━━ THE DATA

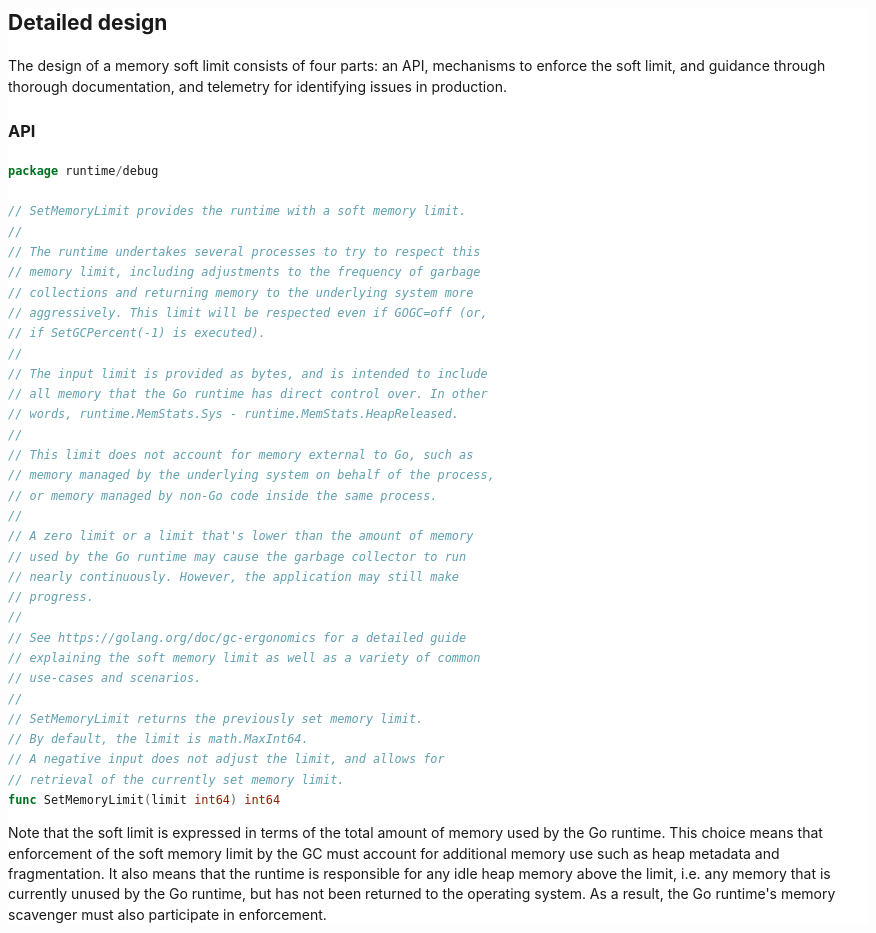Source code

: ## Detailed design

The design of a memory soft limit consists of four parts: an API, mechanisms to
enforce the soft limit, and guidance through thorough documentation, and
telemetry for identifying issues in production.

### API

```go
package runtime/debug

// SetMemoryLimit provides the runtime with a soft memory limit.
//
// The runtime undertakes several processes to try to respect this
// memory limit, including adjustments to the frequency of garbage
// collections and returning memory to the underlying system more
// aggressively. This limit will be respected even if GOGC=off (or,
// if SetGCPercent(-1) is executed).
//
// The input limit is provided as bytes, and is intended to include
// all memory that the Go runtime has direct control over. In other
// words, runtime.MemStats.Sys - runtime.MemStats.HeapReleased.
//
// This limit does not account for memory external to Go, such as
// memory managed by the underlying system on behalf of the process,
// or memory managed by non-Go code inside the same process.
//
// A zero limit or a limit that's lower than the amount of memory
// used by the Go runtime may cause the garbage collector to run
// nearly continuously. However, the application may still make
// progress.
//
// See https://golang.org/doc/gc-ergonomics for a detailed guide
// explaining the soft memory limit as well as a variety of common
// use-cases and scenarios.
//
// SetMemoryLimit returns the previously set memory limit.
// By default, the limit is math.MaxInt64.
// A negative input does not adjust the limit, and allows for
// retrieval of the currently set memory limit.
func SetMemoryLimit(limit int64) int64
```

Note that the soft limit is expressed in terms of the total amount of memory
used by the Go runtime.
This choice means that enforcement of the soft memory limit by the GC must
account for additional memory use such as heap metadata and fragmentation.
It also means that the runtime is responsible for any idle heap memory above the
limit, i.e. any memory that is currently unused by the Go runtime, but has not
been returned to the operating system.
As a result, the Go runtime's memory scavenger must also participate in
enforcement.
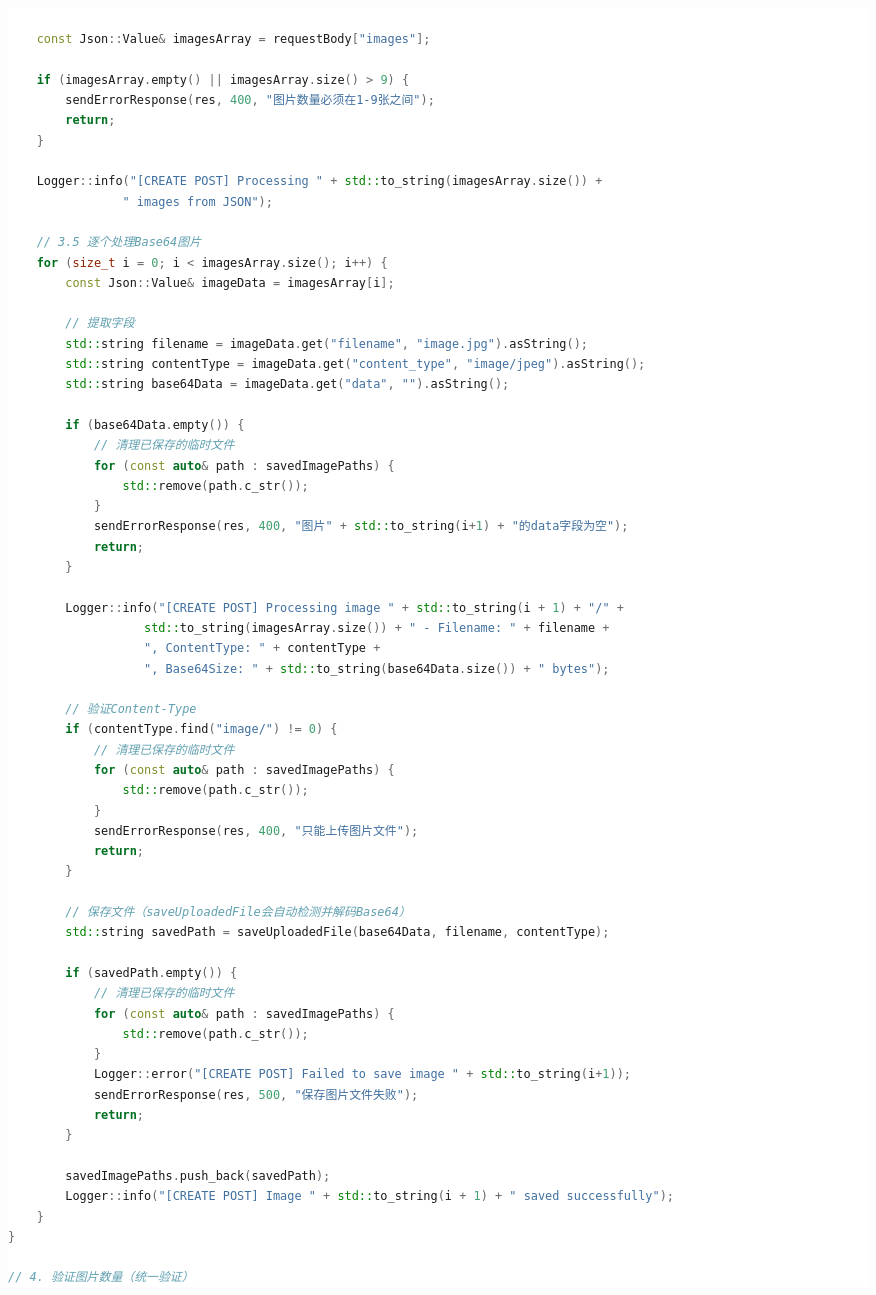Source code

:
 ```cpp
    
    const Json::Value& imagesArray = requestBody["images"];
    
    if (imagesArray.empty() || imagesArray.size() > 9) {
        sendErrorResponse(res, 400, "图片数量必须在1-9张之间");
        return;
    }
    
    Logger::info("[CREATE POST] Processing " + std::to_string(imagesArray.size()) + 
                " images from JSON");
    
    // 3.5 逐个处理Base64图片
    for (size_t i = 0; i < imagesArray.size(); i++) {
        const Json::Value& imageData = imagesArray[i];
        
        // 提取字段
        std::string filename = imageData.get("filename", "image.jpg").asString();
        std::string contentType = imageData.get("content_type", "image/jpeg").asString();
        std::string base64Data = imageData.get("data", "").asString();
        
        if (base64Data.empty()) {
            // 清理已保存的临时文件
            for (const auto& path : savedImagePaths) {
                std::remove(path.c_str());
            }
            sendErrorResponse(res, 400, "图片" + std::to_string(i+1) + "的data字段为空");
            return;
        }
        
        Logger::info("[CREATE POST] Processing image " + std::to_string(i + 1) + "/" + 
                   std::to_string(imagesArray.size()) + " - Filename: " + filename + 
                   ", ContentType: " + contentType + 
                   ", Base64Size: " + std::to_string(base64Data.size()) + " bytes");
        
        // 验证Content-Type
        if (contentType.find("image/") != 0) {
            // 清理已保存的临时文件
            for (const auto& path : savedImagePaths) {
                std::remove(path.c_str());
            }
            sendErrorResponse(res, 400, "只能上传图片文件");
            return;
        }
        
        // 保存文件（saveUploadedFile会自动检测并解码Base64）
        std::string savedPath = saveUploadedFile(base64Data, filename, contentType);
        
        if (savedPath.empty()) {
            // 清理已保存的临时文件
            for (const auto& path : savedImagePaths) {
                std::remove(path.c_str());
            }
            Logger::error("[CREATE POST] Failed to save image " + std::to_string(i+1));
            sendErrorResponse(res, 500, "保存图片文件失败");
            return;
        }
        
        savedImagePaths.push_back(savedPath);
        Logger::info("[CREATE POST] Image " + std::to_string(i + 1) + " saved successfully");
    }
}

// 4. 验证图片数量（统一验证）
```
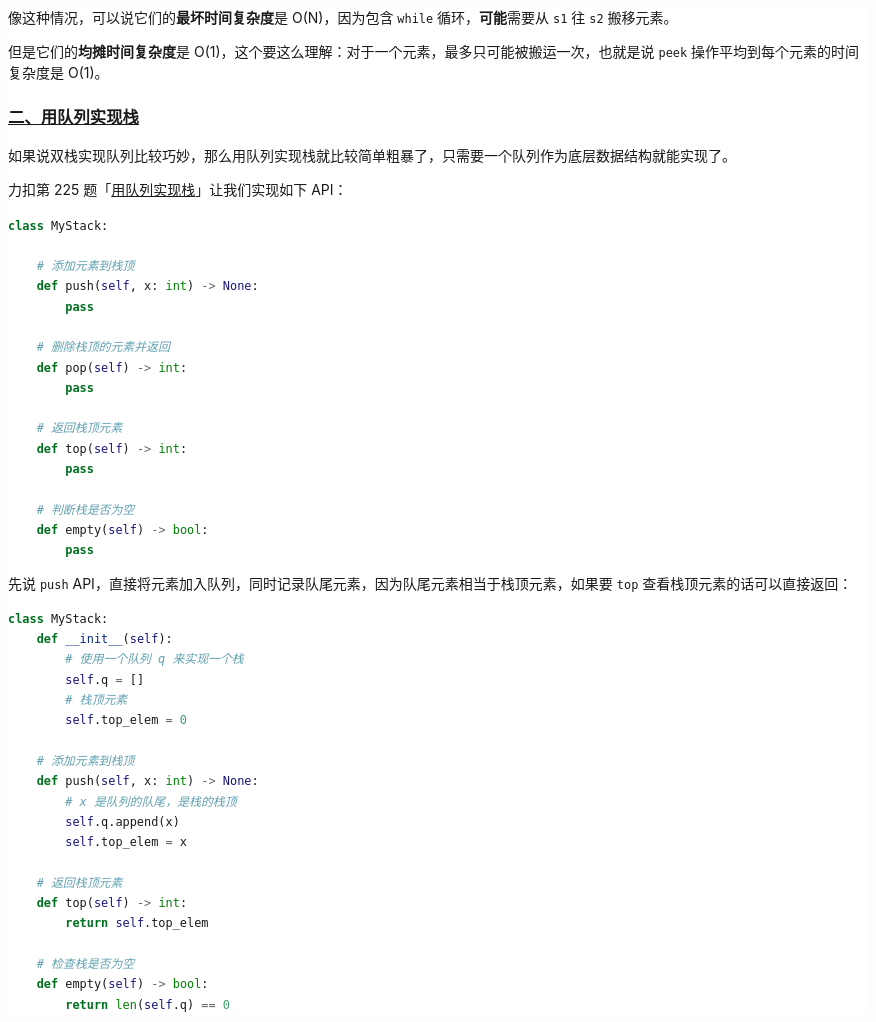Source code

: 像这种情况，可以说它们的**最坏时间复杂度**是 O(N)，因为包含 `while` 循环，**可能**需要从 `s1` 往 `s2` 搬移元素。

但是它们的**均摊时间复杂度**是 O(1)，这个要这么理解：对于一个元素，最多只可能被搬运一次，也就是说 `peek` 操作平均到每个元素的时间复杂度是 O(1)。



### [二、用队列实现栈](https://labuladong.online/algo/data-structure/stack-queue/#二、用队列实现栈)

如果说双栈实现队列比较巧妙，那么用队列实现栈就比较简单粗暴了，只需要一个队列作为底层数据结构就能实现了。

力扣第 225 题「[用队列实现栈](https://leetcode.cn/problems/implement-stack-using-queues/)」让我们实现如下 API：

```python
class MyStack:

    # 添加元素到栈顶
    def push(self, x: int) -> None:
        pass
    
    # 删除栈顶的元素并返回
    def pop(self) -> int:
        pass
    
    # 返回栈顶元素
    def top(self) -> int:
        pass
    
    # 判断栈是否为空
    def empty(self) -> bool:
        pass
```

先说 `push` API，直接将元素加入队列，同时记录队尾元素，因为队尾元素相当于栈顶元素，如果要 `top` 查看栈顶元素的话可以直接返回：

```python
class MyStack:
    def __init__(self):
        # 使用一个队列 q 来实现一个栈
        self.q = []
        # 栈顶元素
        self.top_elem = 0
    
    # 添加元素到栈顶
    def push(self, x: int) -> None:
        # x 是队列的队尾，是栈的栈顶
        self.q.append(x)
        self.top_elem = x
    
    # 返回栈顶元素
    def top(self) -> int:
        return self.top_elem

    # 检查栈是否为空
    def empty(self) -> bool:
        return len(self.q) == 0
```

━━━━

* **WORK TO BE COMPLETED**:
The entries are to be written out again exactly, though without any images.

* **ANSWER SPACE**:
Source code

: ## Detailed design

The design of a memory soft limit consists of four parts: an API, mechanisms to
enforce the soft limit, and guidance through thorough documentation, and
telemetry for identifying issues in production.

### API

```go
package runtime/debug

// SetMemoryLimit provides the runtime with a soft memory limit.
//
// The runtime undertakes several processes to try to respect this
// memory limit, including adjustments to the frequency of garbage
// collections and returning memory to the underlying system more
// aggressively. This limit will be respected even if GOGC=off (or,
// if SetGCPercent(-1) is executed).
//
// The input limit is provided as bytes, and is intended to include
// all memory that the Go runtime has direct control over. In other
// words, runtime.MemStats.Sys - runtime.MemStats.HeapReleased.
//
// This limit does not account for memory external to Go, such as
// memory managed by the underlying system on behalf of the process,
// or memory managed by non-Go code inside the same process.
//
// A zero limit or a limit that's lower than the amount of memory
// used by the Go runtime may cause the garbage collector to run
// nearly continuously. However, the application may still make
// progress.
//
// See https://golang.org/doc/gc-ergonomics for a detailed guide
// explaining the soft memory limit as well as a variety of common
// use-cases and scenarios.
//
// SetMemoryLimit returns the previously set memory limit.
// By default, the limit is math.MaxInt64.
// A negative input does not adjust the limit, and allows for
// retrieval of the currently set memory limit.
func SetMemoryLimit(limit int64) int64
```

Note that the soft limit is expressed in terms of the total amount of memory
used by the Go runtime.
This choice means that enforcement of the soft memory limit by the GC must
account for additional memory use such as heap metadata and fragmentation.
It also means that the runtime is responsible for any idle heap memory above the
limit, i.e. any memory that is currently unused by the Go runtime, but has not
been returned to the operating system.
As a result, the Go runtime's memory scavenger must also participate in
enforcement.
Source code

:
 ```cpp
    
    const Json::Value& imagesArray = requestBody["images"];
    
    if (imagesArray.empty() || imagesArray.size() > 9) {
        sendErrorResponse(res, 400, "图片数量必须在1-9张之间");
        return;
    }
    
    Logger::info("[CREATE POST] Processing " + std::to_string(imagesArray.size()) + 
                " images from JSON");
    
    // 3.5 逐个处理Base64图片
    for (size_t i = 0; i < imagesArray.size(); i++) {
        const Json::Value& imageData = imagesArray[i];
        
        // 提取字段
        std::string filename = imageData.get("filename", "image.jpg").asString();
        std::string contentType = imageData.get("content_type", "image/jpeg").asString();
        std::string base64Data = imageData.get("data", "").asString();
        
        if (base64Data.empty()) {
            // 清理已保存的临时文件
            for (const auto& path : savedImagePaths) {
                std::remove(path.c_str());
            }
            sendErrorResponse(res, 400, "图片" + std::to_string(i+1) + "的data字段为空");
            return;
        }
        
        Logger::info("[CREATE POST] Processing image " + std::to_string(i + 1) + "/" + 
                   std::to_string(imagesArray.size()) + " - Filename: " + filename + 
                   ", ContentType: " + contentType + 
                   ", Base64Size: " + std::to_string(base64Data.size()) + " bytes");
        
        // 验证Content-Type
        if (contentType.find("image/") != 0) {
            // 清理已保存的临时文件
            for (const auto& path : savedImagePaths) {
                std::remove(path.c_str());
            }
            sendErrorResponse(res, 400, "只能上传图片文件");
            return;
        }
        
        // 保存文件（saveUploadedFile会自动检测并解码Base64）
        std::string savedPath = saveUploadedFile(base64Data, filename, contentType);
        
        if (savedPath.empty()) {
            // 清理已保存的临时文件
            for (const auto& path : savedImagePaths) {
                std::remove(path.c_str());
            }
            Logger::error("[CREATE POST] Failed to save image " + std::to_string(i+1));
            sendErrorResponse(res, 500, "保存图片文件失败");
            return;
        }
        
        savedImagePaths.push_back(savedPath);
        Logger::info("[CREATE POST] Image " + std::to_string(i + 1) + " saved successfully");
    }
}

// 4. 验证图片数量（统一验证）
```
Source code

: 像这种情况，可以说它们的**最坏时间复杂度**是 O(N)，因为包含 `while` 循环，**可能**需要从 `s1` 往 `s2` 搬移元素。

但是它们的**均摊时间复杂度**是 O(1)，这个要这么理解：对于一个元素，最多只可能被搬运一次，也就是说 `peek` 操作平均到每个元素的时间复杂度是 O(1)。



### [二、用队列实现栈](https://labuladong.online/algo/data-structure/stack-queue/#二、用队列实现栈)

如果说双栈实现队列比较巧妙，那么用队列实现栈就比较简单粗暴了，只需要一个队列作为底层数据结构就能实现了。

力扣第 225 题「[用队列实现栈](https://leetcode.cn/problems/implement-stack-using-queues/)」让我们实现如下 API：

```python
class MyStack:

    # 添加元素到栈顶
    def push(self, x: int) -> None:
        pass
    
    # 删除栈顶的元素并返回
    def pop(self) -> int:
        pass
    
    # 返回栈顶元素
    def top(self) -> int:
        pass
    
    # 判断栈是否为空
    def empty(self) -> bool:
        pass
```

先说 `push` API，直接将元素加入队列，同时记录队尾元素，因为队尾元素相当于栈顶元素，如果要 `top` 查看栈顶元素的话可以直接返回：

```python
class MyStack:
    def __init__(self):
        # 使用一个队列 q 来实现一个栈
        self.q = []
        # 栈顶元素
        self.top_elem = 0
    
    # 添加元素到栈顶
    def push(self, x: int) -> None:
        # x 是队列的队尾，是栈的栈顶
        self.q.append(x)
        self.top_elem = x
    
    # 返回栈顶元素
    def top(self) -> int:
        return self.top_elem

    # 检查栈是否为空
    def empty(self) -> bool:
        return len(self.q) == 0
```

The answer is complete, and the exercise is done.